As a marketing team, we benefit from the cross-promotion of the events, allowing us to reach a wider audience, but also allowing us to capitalise on each and every one of our marketing efforts, helping to ensure our exhibitors get the very best ROI. Co-location also makes absolute financial sense; from the investment of team time to collaborating on and co-branding marketing materials, it all makes managing budgets a tad simpler. There is little doubt that the overall event is definitely greater than the sum of its parts.
There are a lot of benefits to be had from co-locating shows, both for exhibition organisers and visitors. For organisers:
• It enables scale – especially when you have a show that appeals to a wide demographic that would otherwise be broken up.
• It’s economically efficient, allowing you to spread the load and costs between events.
• It allows you to test markets without going to the expense of speculatively hiring venues and putting on dedicated shows.
• It lets you form deeper relations with bigger companies who may have several divisions or groups in different sectors.
And the upside for visitors is access to more content and more features, the chance to explore adjacent markets that could impact their own but which they may not have the time to explore independently and, of course, brilliant value for money. With us, for example, they get five shows in one.
The Wearable Technology Show launched four years ago – we were pioneers in the sector. There were no other events at that time and the market was new and untapped. As smart technology has matured, in terms of the technology and its applications, the audience has become more segmented with niche interests.

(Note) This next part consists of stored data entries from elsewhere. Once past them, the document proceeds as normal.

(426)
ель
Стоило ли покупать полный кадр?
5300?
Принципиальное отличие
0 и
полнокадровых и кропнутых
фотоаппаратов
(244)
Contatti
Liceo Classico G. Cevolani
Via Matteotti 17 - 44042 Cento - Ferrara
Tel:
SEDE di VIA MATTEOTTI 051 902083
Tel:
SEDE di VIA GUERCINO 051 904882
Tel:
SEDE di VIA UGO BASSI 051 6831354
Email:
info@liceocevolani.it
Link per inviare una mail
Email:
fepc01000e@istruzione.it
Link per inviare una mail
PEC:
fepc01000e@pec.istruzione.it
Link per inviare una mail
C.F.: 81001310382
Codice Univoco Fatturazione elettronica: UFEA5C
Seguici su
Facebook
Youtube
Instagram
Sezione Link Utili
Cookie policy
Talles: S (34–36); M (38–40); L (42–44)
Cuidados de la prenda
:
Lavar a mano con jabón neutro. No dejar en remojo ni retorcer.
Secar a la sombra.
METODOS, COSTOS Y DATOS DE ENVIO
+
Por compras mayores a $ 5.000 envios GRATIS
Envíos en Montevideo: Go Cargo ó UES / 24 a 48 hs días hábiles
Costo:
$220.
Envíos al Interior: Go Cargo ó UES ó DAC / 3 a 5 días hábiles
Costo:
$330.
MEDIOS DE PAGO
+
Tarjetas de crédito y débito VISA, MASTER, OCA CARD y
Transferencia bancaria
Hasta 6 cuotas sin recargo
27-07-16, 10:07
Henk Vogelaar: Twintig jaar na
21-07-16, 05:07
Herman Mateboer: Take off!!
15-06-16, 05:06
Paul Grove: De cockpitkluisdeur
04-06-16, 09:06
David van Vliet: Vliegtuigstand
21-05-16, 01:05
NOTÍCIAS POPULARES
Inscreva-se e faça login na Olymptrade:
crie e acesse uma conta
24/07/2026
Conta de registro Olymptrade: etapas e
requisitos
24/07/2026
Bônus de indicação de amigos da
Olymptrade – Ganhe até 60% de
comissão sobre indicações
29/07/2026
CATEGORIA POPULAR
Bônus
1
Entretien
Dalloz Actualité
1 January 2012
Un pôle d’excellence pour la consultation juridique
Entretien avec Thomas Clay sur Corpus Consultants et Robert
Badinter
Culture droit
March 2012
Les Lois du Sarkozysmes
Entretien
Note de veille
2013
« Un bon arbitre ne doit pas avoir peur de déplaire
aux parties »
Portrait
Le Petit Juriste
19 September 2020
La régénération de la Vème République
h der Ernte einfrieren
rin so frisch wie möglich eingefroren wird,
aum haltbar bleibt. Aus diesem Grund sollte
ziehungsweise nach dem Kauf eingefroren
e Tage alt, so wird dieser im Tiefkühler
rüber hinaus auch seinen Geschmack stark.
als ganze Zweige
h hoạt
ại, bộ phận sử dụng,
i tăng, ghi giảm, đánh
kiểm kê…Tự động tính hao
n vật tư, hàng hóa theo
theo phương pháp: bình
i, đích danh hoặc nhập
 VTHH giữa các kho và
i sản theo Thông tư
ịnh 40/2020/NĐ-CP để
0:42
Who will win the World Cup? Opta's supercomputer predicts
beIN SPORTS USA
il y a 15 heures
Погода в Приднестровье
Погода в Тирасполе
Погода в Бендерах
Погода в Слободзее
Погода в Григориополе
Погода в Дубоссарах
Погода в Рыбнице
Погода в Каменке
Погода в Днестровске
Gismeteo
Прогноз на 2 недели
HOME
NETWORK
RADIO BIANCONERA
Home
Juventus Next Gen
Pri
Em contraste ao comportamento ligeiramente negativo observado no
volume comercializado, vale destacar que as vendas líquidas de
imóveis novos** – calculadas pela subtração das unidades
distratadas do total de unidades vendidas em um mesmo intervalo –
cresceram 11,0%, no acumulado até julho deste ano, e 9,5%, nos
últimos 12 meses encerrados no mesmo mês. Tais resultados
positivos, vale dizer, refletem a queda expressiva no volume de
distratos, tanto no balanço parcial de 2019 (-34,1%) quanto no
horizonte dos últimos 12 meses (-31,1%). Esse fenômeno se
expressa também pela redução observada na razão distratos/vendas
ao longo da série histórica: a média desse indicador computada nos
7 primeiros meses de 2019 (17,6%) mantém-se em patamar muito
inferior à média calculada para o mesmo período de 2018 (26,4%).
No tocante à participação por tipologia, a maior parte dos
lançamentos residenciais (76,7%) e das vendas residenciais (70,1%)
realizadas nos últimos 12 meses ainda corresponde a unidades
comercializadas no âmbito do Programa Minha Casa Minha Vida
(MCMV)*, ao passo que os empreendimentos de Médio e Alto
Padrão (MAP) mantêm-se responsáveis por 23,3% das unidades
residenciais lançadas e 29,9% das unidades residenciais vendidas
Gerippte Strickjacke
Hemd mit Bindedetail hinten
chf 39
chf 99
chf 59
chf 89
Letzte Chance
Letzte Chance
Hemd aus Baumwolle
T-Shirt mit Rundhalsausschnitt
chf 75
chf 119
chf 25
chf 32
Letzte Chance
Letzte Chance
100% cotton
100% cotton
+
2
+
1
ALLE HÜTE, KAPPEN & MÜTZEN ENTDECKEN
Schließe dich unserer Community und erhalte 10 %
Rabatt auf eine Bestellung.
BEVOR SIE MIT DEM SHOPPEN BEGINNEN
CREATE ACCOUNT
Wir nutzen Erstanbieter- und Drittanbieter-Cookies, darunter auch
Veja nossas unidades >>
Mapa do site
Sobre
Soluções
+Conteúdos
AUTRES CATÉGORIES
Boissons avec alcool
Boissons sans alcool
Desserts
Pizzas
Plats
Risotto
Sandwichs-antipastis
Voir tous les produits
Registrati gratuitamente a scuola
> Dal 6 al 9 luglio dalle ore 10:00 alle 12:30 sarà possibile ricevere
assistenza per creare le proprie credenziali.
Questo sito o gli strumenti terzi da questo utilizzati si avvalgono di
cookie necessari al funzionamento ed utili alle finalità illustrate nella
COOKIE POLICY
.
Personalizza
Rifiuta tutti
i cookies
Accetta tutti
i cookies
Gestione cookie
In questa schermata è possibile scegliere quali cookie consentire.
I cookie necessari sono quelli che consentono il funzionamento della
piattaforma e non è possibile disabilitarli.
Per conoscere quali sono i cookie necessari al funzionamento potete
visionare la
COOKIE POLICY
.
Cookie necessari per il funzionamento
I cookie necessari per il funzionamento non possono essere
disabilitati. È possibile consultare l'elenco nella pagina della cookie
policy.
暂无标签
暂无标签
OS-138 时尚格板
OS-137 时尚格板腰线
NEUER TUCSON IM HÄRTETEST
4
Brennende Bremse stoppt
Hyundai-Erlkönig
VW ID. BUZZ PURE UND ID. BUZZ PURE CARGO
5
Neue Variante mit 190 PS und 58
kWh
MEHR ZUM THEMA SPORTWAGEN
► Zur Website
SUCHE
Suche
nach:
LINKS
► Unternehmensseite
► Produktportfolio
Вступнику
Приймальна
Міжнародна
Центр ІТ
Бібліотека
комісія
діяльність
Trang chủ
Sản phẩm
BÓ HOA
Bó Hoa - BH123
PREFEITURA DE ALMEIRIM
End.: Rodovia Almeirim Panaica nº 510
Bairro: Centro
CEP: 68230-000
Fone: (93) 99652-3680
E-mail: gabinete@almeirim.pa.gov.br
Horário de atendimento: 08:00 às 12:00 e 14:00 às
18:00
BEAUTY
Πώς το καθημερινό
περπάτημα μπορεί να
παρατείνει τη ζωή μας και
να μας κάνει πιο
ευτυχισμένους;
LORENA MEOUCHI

We responded to this by launching several spin-off, co-located shows: IOT Connect, AR & VR, MXR Summit, Smart Home Show and, our new launch for 2017, the Digital Health Technology Show. The reason this works for us – and our visitors – is that each of these launches has evolved organically with the industry and its needs.
The Business Travel Show has been around for more than 20 years and, over the last five, our visitor and exhibitor numbers have risen each year. It’s a very healthy show in a strong market so it doesn’t need to be co-located with another event – it would still be successful as a standalone.
The same can be said for Travel Technology Europe, which has co-located with the Business Travel Show for the last 13 years. It too has grown exponentially, especially in the last two or three years, and is a very successful and loved event.
While most shows co-locate because they share visitors, we co-locate Business Travel Show and Travel Technology Europe because there is an interesting crossover between buyers and suppliers: exhibitors at one event will be visitors at the other.
This means our exhibitors get added value and increased ROI because they can sell and buy at the same time. And our visitors can network with a much bigger pool of peers than if they were attending independent events.
A bigger show is good for us as organisers, as well. Not only does it create a really nice buzz at Olympia London, but economically and logistically it makes a lot of sense as there are cost savings to be had through, for example, shared registration and signage, and we are in a stronger place to negotiate with suppliers too.